Part of the deal would include a second debt ceiling increase under Trump, with few of the spending reductions demanded by the GOP in the Obama era.
Instead, Trump and the GOP’s biggest fiscal priorities — bolstering the Pentagon and slashing tax rates — have trumped the GOP’s deficit hawk rhetoric. The deal also seeks to prohibit Democrats from tying the administration’s hands on key border and spending priorities, which Republicans see as a big win.
Senate Majority Leader Mitch McConnell (R-Ky.) had pushed Trump to enter into budget negotiations for months, arguing that avoiding a default and shutdown was worth the price of increasing spending with a Democratic House in divided government.
But McConnell was careful to call it "The Administration-Pelosi Budget Deal" in his news release, despite the fact he'll back it because of the increase in Pentagon spending. Not a word was included about the deficit.

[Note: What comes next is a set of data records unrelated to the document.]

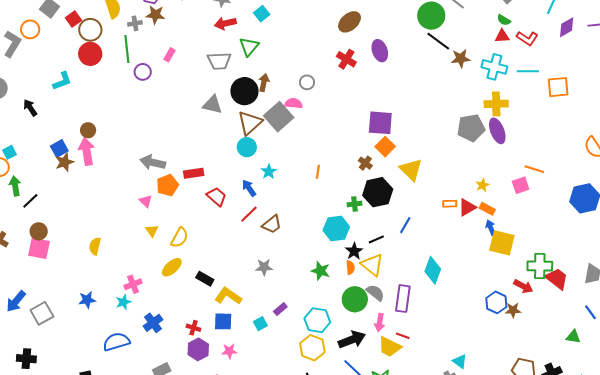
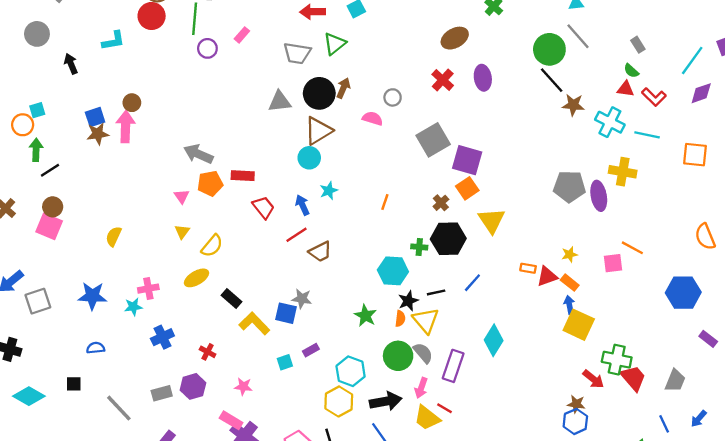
orange square: (558, 87) -> (695, 155), moved
yellow cross: (496, 104) -> (623, 172), moved
gray triangle: (212, 105) -> (280, 102), turned -30
gray square: (279, 117) -> (433, 140), moved
blue star: (87, 300) -> (92, 296), size x1.4
blue hexagon: (496, 302) -> (575, 421), moved
blue square: (223, 321) -> (286, 313), moved
blue semicircle: (116, 342) -> (96, 348), moved, size x0.6
purple hexagon: (198, 349) -> (193, 386), moved

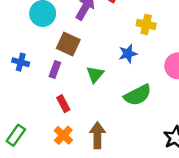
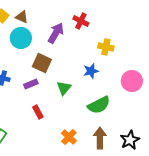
purple rectangle: (55, 70) -> (31, 84), turned 48
orange cross: (63, 135) -> (69, 137), moved
brown arrow: (97, 135) -> (100, 138), moved

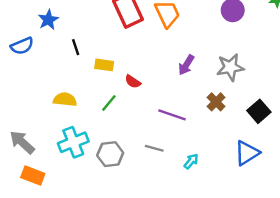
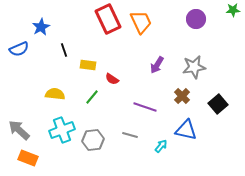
blue triangle: (247, 153) -> (186, 130), moved, turned 45

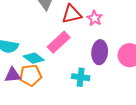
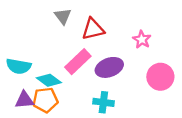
pink star: (95, 18) -> (142, 40), moved
purple ellipse: (100, 52) -> (109, 67), moved, turned 65

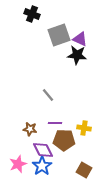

“I am very encouraged that the administration and Speaker Pelosi have reached a two-year funding agreement that secures the resources we need to keep rebuilding our armed forces,” McConnell said. “This was our top objective: Continuing to restore the readiness of our armed forces and modernize our military to deter and defend against growing threats to our national security.”

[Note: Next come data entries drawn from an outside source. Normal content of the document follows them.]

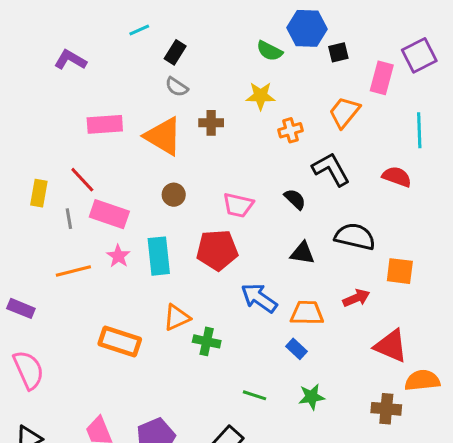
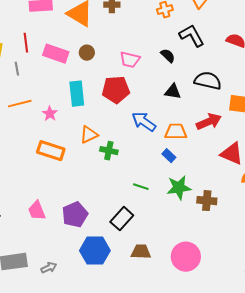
red line: (82, 180) -> (26, 43), turned 36
pink rectangle: (109, 214) -> (56, 54), moved
pink star: (118, 256) -> (50, 114), moved
red arrow: (356, 298) -> (209, 122), size x1.4
green star: (311, 397) -> (179, 188), size x1.4
brown cross: (386, 409) -> (207, 201), moved

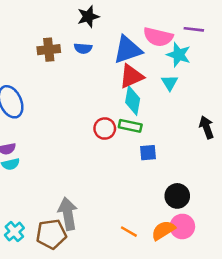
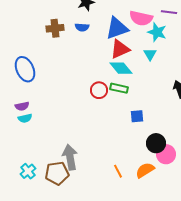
cyan diamond: (133, 101) -> (121, 68), turned -50
blue square: (148, 153) -> (137, 116), moved
pink circle: (182, 226) -> (166, 154), moved
orange line: (129, 232) -> (118, 171), turned 32

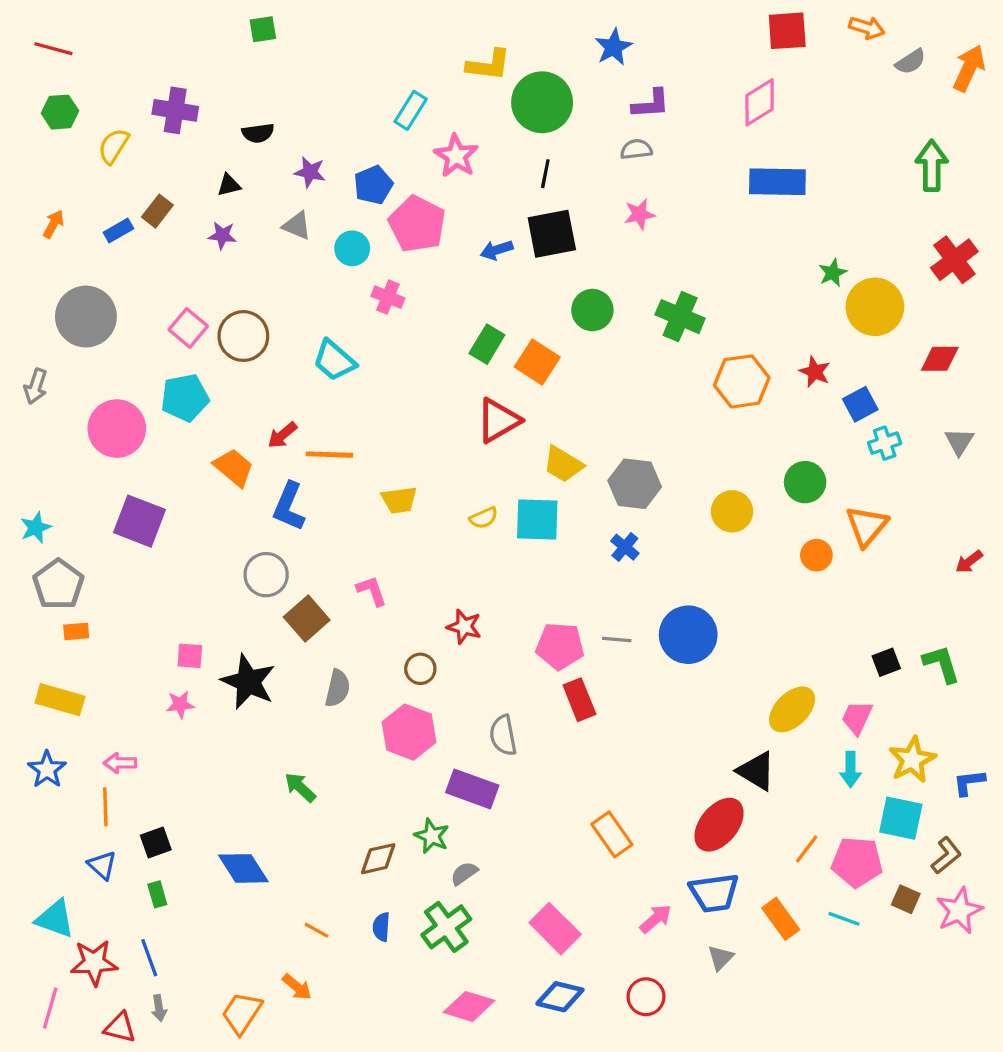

House Minority Leader Kevin McCarthy (R-Calif.), a close Trump ally, is backing the agreement but said Democrats "refused to even discuss meaningful budget offsets and more importantly, any long-term reforms to the driving spending forces adding to our debt."
Other Republicans complained about the increase in the deficit, but that doesn't mean they're prepared to vote against the package either — not with Trump giving them cover to vote for it.

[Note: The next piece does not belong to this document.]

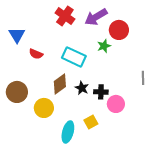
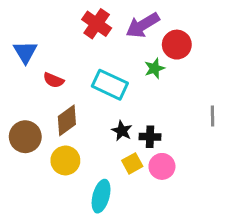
brown diamond: (60, 84) -> (67, 120), moved
pink circle: (116, 104) -> (162, 166), moved
yellow square: (91, 122) -> (132, 163), moved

“I’m very concerned about it. Particularly on the entitlement side, the mandatory spending side, which is where most of the money is. And that’s something that the president has not had a particular interest in doing anything about,” acknowledged Sen. John Thune (R-S.D.), the party whip. “We’re going to end up spending more than a lot of Republicans, I’m sure, would like. But that’s what it’s going to take to get a deal.”
Sen. John Cornyn (R-Texas), who is up for reelection next year, said Trump hasn't done enough on the deficit but insisted the problem is caused by both parties. And Cornyn noted he's likely to back the agreement, "reluctantly."
"I don't see the alternative," Cornyn said. "We're not going to deal with the growth in deficits and debt and mandatory spending this week. Sadly, that's not on the table."
The U.S. deficit is on track to exceed $1 trillion this year — the highest level since 2012, when much of the country was still climbing out of the recession. In fact, deficits have never been so high outside of wartime or an economic recession.
Within four years, the Treasury is set to spend more on interest payments than on the nation’s entire defense budget.
Some of Trump’s close advisers, including hard-line fiscal conservatives like acting White House chief of staff Mick Mulvaney and acting Office of Management and Budget Director Russ Vought, pushed for more cuts to spending or a one-year deal at current spending levels.
But Democrats refused to go along with such a plan, and at the end of the day, Mnuchin and Trump believed a happy Wall Street — along with voters who like federal spending and want to see the values of their 401K plans rising — was more important than the deficit, to the disappointment of GOP conservatives.
“We have to be focused on fiscal responsibility,” Rep. Mark Walker (R-N.C.) said on CNN on Monday afternoon. “It's one thing for Republicans to talk about it, but we've got to live up" to it.